[Start of Attachment]
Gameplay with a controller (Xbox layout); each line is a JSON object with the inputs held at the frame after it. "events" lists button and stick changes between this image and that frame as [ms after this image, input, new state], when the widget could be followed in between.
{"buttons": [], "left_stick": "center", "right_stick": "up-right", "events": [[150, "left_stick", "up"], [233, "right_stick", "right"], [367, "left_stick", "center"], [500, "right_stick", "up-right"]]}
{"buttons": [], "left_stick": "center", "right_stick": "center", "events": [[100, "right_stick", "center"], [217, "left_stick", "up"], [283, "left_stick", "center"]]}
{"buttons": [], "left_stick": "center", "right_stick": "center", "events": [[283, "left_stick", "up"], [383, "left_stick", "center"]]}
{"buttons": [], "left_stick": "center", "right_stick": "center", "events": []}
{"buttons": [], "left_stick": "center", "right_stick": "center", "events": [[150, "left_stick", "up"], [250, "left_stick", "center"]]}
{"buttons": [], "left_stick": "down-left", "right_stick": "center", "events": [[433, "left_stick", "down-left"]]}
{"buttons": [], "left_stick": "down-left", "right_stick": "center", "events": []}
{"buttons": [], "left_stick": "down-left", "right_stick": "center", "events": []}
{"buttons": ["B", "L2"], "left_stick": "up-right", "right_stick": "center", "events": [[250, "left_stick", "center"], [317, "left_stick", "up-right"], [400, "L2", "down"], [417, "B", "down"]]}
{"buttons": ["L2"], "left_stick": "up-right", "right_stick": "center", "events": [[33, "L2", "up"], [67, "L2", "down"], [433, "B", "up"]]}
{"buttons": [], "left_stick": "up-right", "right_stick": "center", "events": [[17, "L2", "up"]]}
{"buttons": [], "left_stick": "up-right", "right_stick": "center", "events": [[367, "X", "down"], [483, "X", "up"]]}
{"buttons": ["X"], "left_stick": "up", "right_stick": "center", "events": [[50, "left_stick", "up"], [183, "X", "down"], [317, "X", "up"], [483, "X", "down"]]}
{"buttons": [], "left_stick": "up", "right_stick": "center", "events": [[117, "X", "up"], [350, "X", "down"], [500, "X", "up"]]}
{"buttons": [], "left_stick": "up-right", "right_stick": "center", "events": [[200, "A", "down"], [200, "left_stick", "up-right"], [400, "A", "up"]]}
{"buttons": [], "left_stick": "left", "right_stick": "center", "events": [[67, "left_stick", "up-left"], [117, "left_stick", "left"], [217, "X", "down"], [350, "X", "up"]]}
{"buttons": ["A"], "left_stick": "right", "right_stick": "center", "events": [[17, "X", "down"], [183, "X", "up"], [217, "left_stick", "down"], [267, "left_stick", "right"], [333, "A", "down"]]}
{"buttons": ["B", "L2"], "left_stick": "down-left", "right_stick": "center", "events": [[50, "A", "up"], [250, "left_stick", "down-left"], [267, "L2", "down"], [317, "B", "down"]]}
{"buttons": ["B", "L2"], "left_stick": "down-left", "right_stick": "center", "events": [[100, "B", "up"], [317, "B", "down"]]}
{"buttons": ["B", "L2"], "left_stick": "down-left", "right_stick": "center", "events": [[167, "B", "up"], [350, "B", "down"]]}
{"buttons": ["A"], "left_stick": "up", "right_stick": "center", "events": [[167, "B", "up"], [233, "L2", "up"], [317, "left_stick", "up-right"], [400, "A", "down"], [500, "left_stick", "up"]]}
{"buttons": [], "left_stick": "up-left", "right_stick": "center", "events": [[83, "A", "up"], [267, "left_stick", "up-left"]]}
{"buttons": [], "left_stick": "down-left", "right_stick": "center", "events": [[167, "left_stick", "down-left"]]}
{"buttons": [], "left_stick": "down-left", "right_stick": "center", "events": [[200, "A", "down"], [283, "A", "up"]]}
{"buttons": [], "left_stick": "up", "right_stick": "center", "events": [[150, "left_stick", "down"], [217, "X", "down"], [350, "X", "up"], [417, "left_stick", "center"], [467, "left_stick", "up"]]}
[End of Attachment]
■ What the task requires: Reproduce every record above exactly as it appears.

■ Result below:
Gameplay with a controller (Xbox layout); each line is a JSON object with the inputs held at the frame after it. "events" lists button and stick changes between this image and that frame as [ms after this image, input, new state], when the widget could be followed in between.
{"buttons": [], "left_stick": "center", "right_stick": "up-right", "events": [[150, "left_stick", "up"], [233, "right_stick", "right"], [367, "left_stick", "center"], [500, "right_stick", "up-right"]]}
{"buttons": [], "left_stick": "center", "right_stick": "center", "events": [[100, "right_stick", "center"], [217, "left_stick", "up"], [283, "left_stick", "center"]]}
{"buttons": [], "left_stick": "center", "right_stick": "center", "events": [[283, "left_stick", "up"], [383, "left_stick", "center"]]}
{"buttons": [], "left_stick": "center", "right_stick": "center", "events": []}
{"buttons": [], "left_stick": "center", "right_stick": "center", "events": [[150, "left_stick", "up"], [250, "left_stick", "center"]]}
{"buttons": [], "left_stick": "down-left", "right_stick": "center", "events": [[433, "left_stick", "down-left"]]}
{"buttons": [], "left_stick": "down-left", "right_stick": "center", "events": []}
{"buttons": [], "left_stick": "down-left", "right_stick": "center", "events": []}
{"buttons": ["B", "L2"], "left_stick": "up-right", "right_stick": "center", "events": [[250, "left_stick", "center"], [317, "left_stick", "up-right"], [400, "L2", "down"], [417, "B", "down"]]}
{"buttons": ["L2"], "left_stick": "up-right", "right_stick": "center", "events": [[33, "L2", "up"], [67, "L2", "down"], [433, "B", "up"]]}
{"buttons": [], "left_stick": "up-right", "right_stick": "center", "events": [[17, "L2", "up"]]}
{"buttons": [], "left_stick": "up-right", "right_stick": "center", "events": [[367, "X", "down"], [483, "X", "up"]]}
{"buttons": ["X"], "left_stick": "up", "right_stick": "center", "events": [[50, "left_stick", "up"], [183, "X", "down"], [317, "X", "up"], [483, "X", "down"]]}
{"buttons": [], "left_stick": "up", "right_stick": "center", "events": [[117, "X", "up"], [350, "X", "down"], [500, "X", "up"]]}
{"buttons": [], "left_stick": "up-right", "right_stick": "center", "events": [[200, "A", "down"], [200, "left_stick", "up-right"], [400, "A", "up"]]}
{"buttons": [], "left_stick": "left", "right_stick": "center", "events": [[67, "left_stick", "up-left"], [117, "left_stick", "left"], [217, "X", "down"], [350, "X", "up"]]}
{"buttons": ["A"], "left_stick": "right", "right_stick": "center", "events": [[17, "X", "down"], [183, "X", "up"], [217, "left_stick", "down"], [267, "left_stick", "right"], [333, "A", "down"]]}
{"buttons": ["B", "L2"], "left_stick": "down-left", "right_stick": "center", "events": [[50, "A", "up"], [250, "left_stick", "down-left"], [267, "L2", "down"], [317, "B", "down"]]}
{"buttons": ["B", "L2"], "left_stick": "down-left", "right_stick": "center", "events": [[100, "B", "up"], [317, "B", "down"]]}
{"buttons": ["B", "L2"], "left_stick": "down-left", "right_stick": "center", "events": [[167, "B", "up"], [350, "B", "down"]]}
{"buttons": ["A"], "left_stick": "up", "right_stick": "center", "events": [[167, "B", "up"], [233, "L2", "up"], [317, "left_stick", "up-right"], [400, "A", "down"], [500, "left_stick", "up"]]}
{"buttons": [], "left_stick": "up-left", "right_stick": "center", "events": [[83, "A", "up"], [267, "left_stick", "up-left"]]}
{"buttons": [], "left_stick": "down-left", "right_stick": "center", "events": [[167, "left_stick", "down-left"]]}
{"buttons": [], "left_stick": "down-left", "right_stick": "center", "events": [[200, "A", "down"], [283, "A", "up"]]}
{"buttons": [], "left_stick": "up", "right_stick": "center", "events": [[150, "left_stick", "down"], [217, "X", "down"], [350, "X", "up"], [417, "left_stick", "center"], [467, "left_stick", "up"]]}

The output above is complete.